Ciuman Bintang

Ciuman Bintang




Dari semua konser rock yang pernah dikunjungi Chris adalah yang paling keras dan paling elektrik. Dia tidak akan menduga bahwa naksir masa kecilnya akan menjadi penyanyi utama di salah satu band rock indie paling menjanjikan pada masanya. Chris berdiri di tengah kerumunan beberapa kaki ke belakang dari panggung ukuran sedang. Dia bahu membahu dengan pria dan wanita muda yang sangat bersemangat, berkeringat, mabuk, yang juga mendorong, berteriak, dan merokok. Gadis di depannya diangkat ke bahu pacarnya.

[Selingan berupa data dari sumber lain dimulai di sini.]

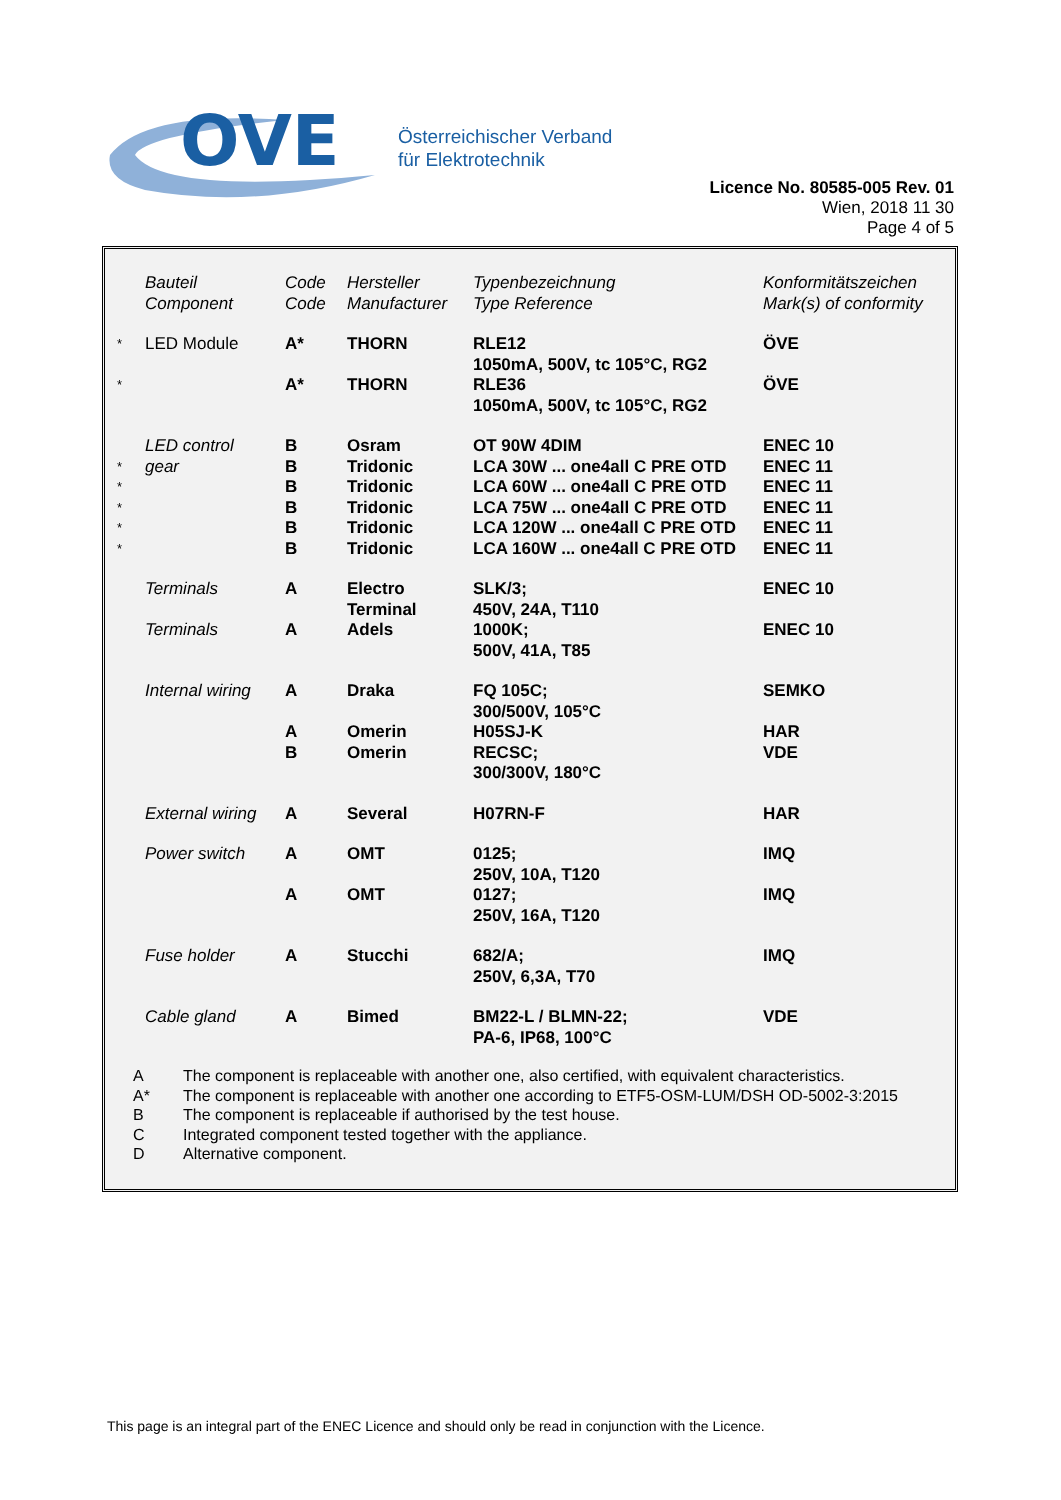OVE
Österreichischer Verband
für Elektrotechnik
Licence No. 80585-005 Rev. 01
Wien, 2018 11 30
Page 4 of 5
| | Bauteil Component | Code Code | Hersteller Manufacturer | Typenbezeichnung Type Reference | Konformitätszeichen Mark(s) of conformity |
| * | LED Module | A* | THORN | RLE12 1050mA, 500V, tc 105°C, RG2 | ÖVE |
| * | | A* | THORN | RLE36 1050mA, 500V, tc 105°C, RG2 | ÖVE |
| * * * * * | LED control gear | B B B B B B | Osram Tridonic Tridonic Tridonic Tridonic Tridonic | OT 90W 4DIM LCA 30W ... one4all C PRE OTD LCA 60W ... one4all C PRE OTD LCA 75W ... one4all C PRE OTD LCA 120W ... one4all C PRE OTD LCA 160W ... one4all C PRE OTD | ENEC 10 ENEC 11 ENEC 11 ENEC 11 ENEC 11 ENEC 11 |
| | Terminals | A | Electro Terminal | SLK/3; 450V, 24A, T110 | ENEC 10 |
| | Terminals | A | Adels | 1000K; 500V, 41A, T85 | ENEC 10 |
| | Internal wiring | A | Draka | FQ 105C; 300/500V, 105°C | SEMKO |
| | | A B | Omerin Omerin | H05SJ-K RECSC; 300/300V, 180°C | HAR VDE |
| | External wiring | A | Several | H07RN-F | HAR |
| | Power switch | A | OMT | 0125; 250V, 10A, T120 | IMQ |
| | | A | OMT | 0127; 250V, 16A, T120 | IMQ |
| | Fuse holder | A | Stucchi | 682/A; 250V, 6,3A, T70 | IMQ |
| | Cable gland | A | Bimed | BM22-L / BLMN-22; PA-6, IP68, 100°C | VDE |
A The component is replaceable with another one, also certified, with equivalent characteristics.
A* The component is replaceable with another one according to ETF5-OSM-LUM/DSH OD-5002-3:2015
B The component is replaceable if authorised by the test house.
C Integrated component tested together with the appliance.
D Alternative component.
This page is an integral part of the ENEC Licence and should only be read in conjunction with the Licence.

Dia dengan gembira mengangkat tangannya ke udara dan berteriak- "Ciuman bintang, aku mencintaimu!" Dia mulai bergoyang bolak-balik, dan tiba-tiba air terjun muntah jatuh dari mulutnya, beberapa jatuh padanya dan beberapa di sepatu bot pacarnya dan banyak di lantai. Pacarnya mengecewakannya. Chris melihat ini dan mulai mendorong jalannya ke kiri melalui kerumunan yang ketat. Ketika dia merasa menemukan tempat yang bagus, dia terus menonton band yang semuanya wanita bermain dengan penuh semangat. Dia ditangkap oleh kehadiran penyanyi utama. Namanya Ginny. Dia memiliki suara yang sangat kuat. Dia mengingatnya hanya sebagai seorang gadis kecil di kelas 1hinggaSekolah Menengah Atas ketika mereka berdua berusia delapan belas tahun di Manhattan, New York. Itu terakhir kali dia melihatnya.

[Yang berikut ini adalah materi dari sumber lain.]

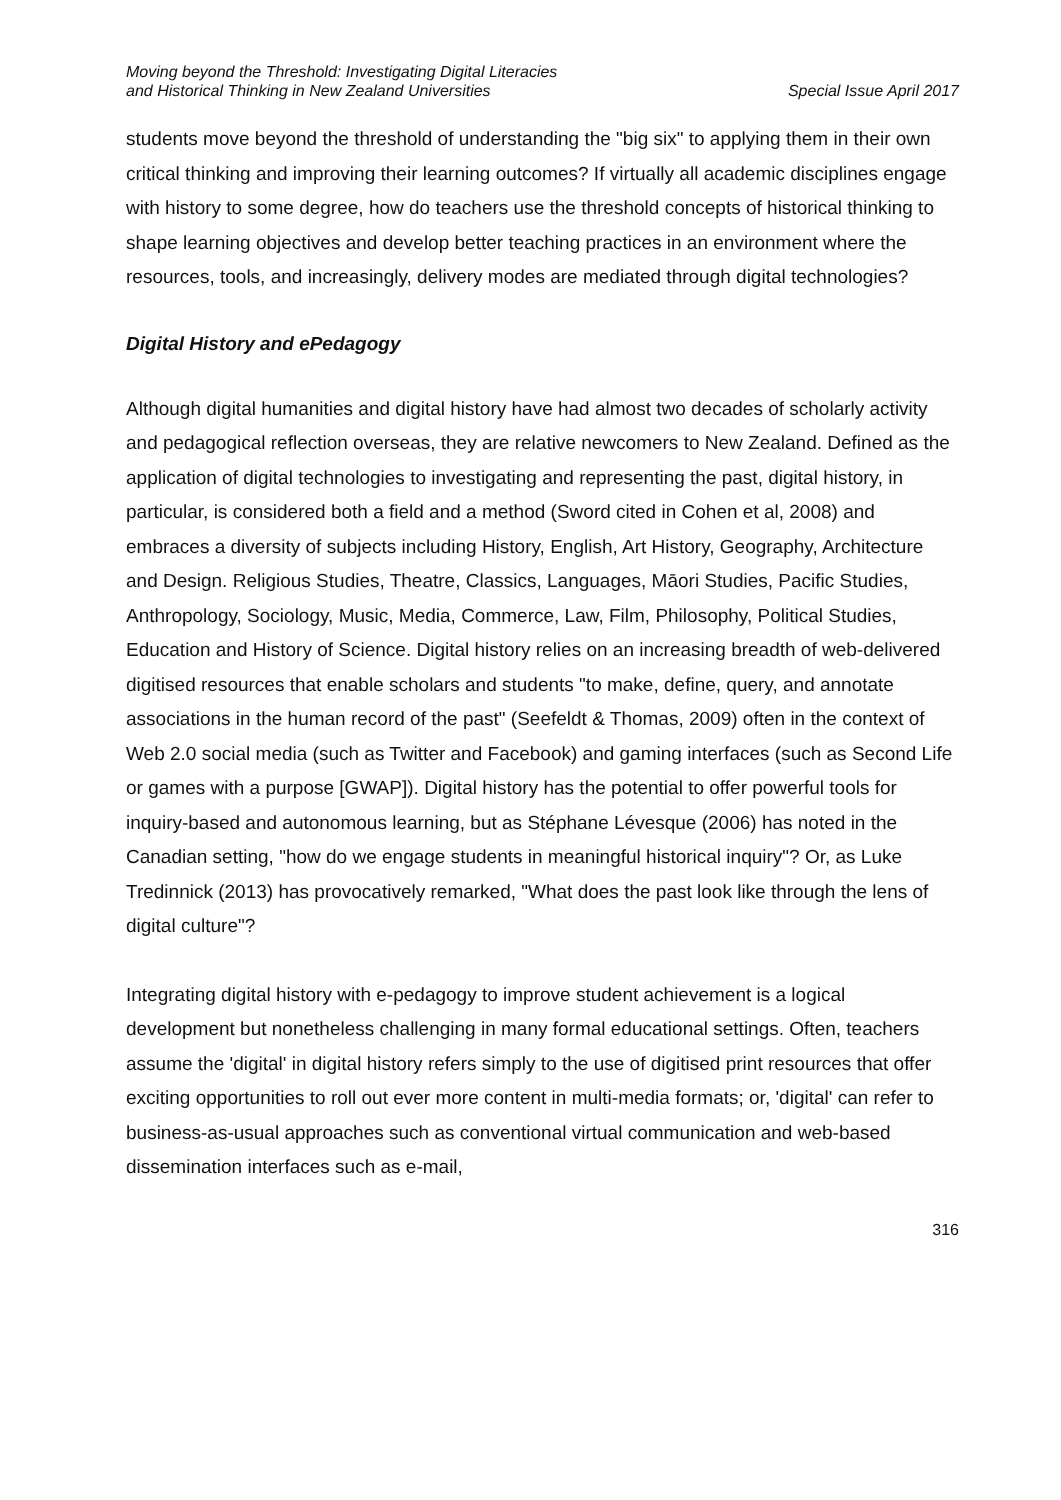Moving beyond the Threshold: Investigating Digital Literacies
and Historical Thinking in New Zealand Universities
Special Issue April 2017
students move beyond the threshold of understanding the "big six" to applying them in their own critical thinking and improving their learning outcomes? If virtually all academic disciplines engage with history to some degree, how do teachers use the threshold concepts of historical thinking to shape learning objectives and develop better teaching practices in an environment where the resources, tools, and increasingly, delivery modes are mediated through digital technologies?
Digital History and ePedagogy
Although digital humanities and digital history have had almost two decades of scholarly activity and pedagogical reflection overseas, they are relative newcomers to New Zealand. Defined as the application of digital technologies to investigating and representing the past, digital history, in particular, is considered both a field and a method (Sword cited in Cohen et al, 2008) and embraces a diversity of subjects including History, English, Art History, Geography, Architecture and Design. Religious Studies, Theatre, Classics, Languages, Māori Studies, Pacific Studies, Anthropology, Sociology, Music, Media, Commerce, Law, Film, Philosophy, Political Studies, Education and History of Science. Digital history relies on an increasing breadth of web-delivered digitised resources that enable scholars and students "to make, define, query, and annotate associations in the human record of the past" (Seefeldt & Thomas, 2009) often in the context of Web 2.0 social media (such as Twitter and Facebook) and gaming interfaces (such as Second Life or games with a purpose [GWAP]). Digital history has the potential to offer powerful tools for inquiry-based and autonomous learning, but as Stéphane Lévesque (2006) has noted in the Canadian setting, "how do we engage students in meaningful historical inquiry"? Or, as Luke Tredinnick (2013) has provocatively remarked, "What does the past look like through the lens of digital culture"?
Integrating digital history with e-pedagogy to improve student achievement is a logical development but nonetheless challenging in many formal educational settings. Often, teachers assume the 'digital' in digital history refers simply to the use of digitised print resources that offer exciting opportunities to roll out ever more content in multi-media formats; or, 'digital' can refer to business-as-usual approaches such as conventional virtual communication and web-based dissemination interfaces such as e-mail,
316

Ginny adalah gadis paling lucu yang pernah dia kenal. Dan sekarang dia berusia dua puluh enam tahun, terlihat lebih cantik dari sebelumnya. Di atas panggung dia mengenakan lipstik merah yang telah menjadi ciri khasnya sejak dia masih kecil. Dia melayang ke ruang kelas 1stdengan pakaian serba putih, sinar matahari di wajah bulat kecilnya dan ke tubuhnya, kotak makan siang di tangannya, tas buku dan make up di wajahnya. Tidak ada gadis lain di sekolah yang merias wajah. Dan begitulah, lipstik merah dan eye shadow birunya. Seolah-olah dia tahu dia sedang menatapnya tetapi dia menundukkan kepalanya dan duduk dua kursi di seberangnya. Dia bertanya-tanya bagaimana mungkin gadis secantik dia bisa ada. Dia adalah keajaiban.

Selama reses Chris menghampirinya.

"Ibumu mengizinkanmu memakai riasan?"

"Iya."

"Siapa namamu?"

"Ginny."

"Siapa namamu?"

"Chris."

"Saya dari Queens, kami pindah ke sini. Tapi saya tidak mau."

"Ya, tapi kami keren di sini. Kamu akan menyukainya."

"Kurasa."

Mereka saling melempar bola untuk waktu yang singkat sampai beberapa gadis datang dan mengundang Ginny untuk bermain dengan mereka. Chris tahu dia ingin terus bermain dengannya. Mereka saling tersenyum saat dia berjalan pergi bersama gadis-gadis itu.


Sepulang sekolah Chris dan Ginny dijemput pada saat yang sama oleh orang tua mereka. Dia tidak sabar untuk melihatnya keesokan harinya.

Mereka berdua berbicara satu sama lain di pagi hari ketika mereka tiba di sekolah. Dia akan menunjukkan kepadanya perhiasan barunya yang dibelikan ayahnya. Itu bukan sesuatu yang mahal- cincin dari mesin hadiah yang harganya $ 0,50 sen, kalung dan gelangnya jauh lebih mahal tetapi tidak terlalu mahal sehingga seorang anak tidak bisa memakainya.

"Terlihat bagus."

"Terima kasih." Dia tersenyum.


Selama reses mereka akan bermain bersama di sisi taman bermain. Mereka selalu bermain dengan bola karet. Akhirnya gadis-gadis yang sama dari sebelumnya akan mengganggu kesenangan mereka dan menarik Ginny pergi untuk bermain dengan mereka.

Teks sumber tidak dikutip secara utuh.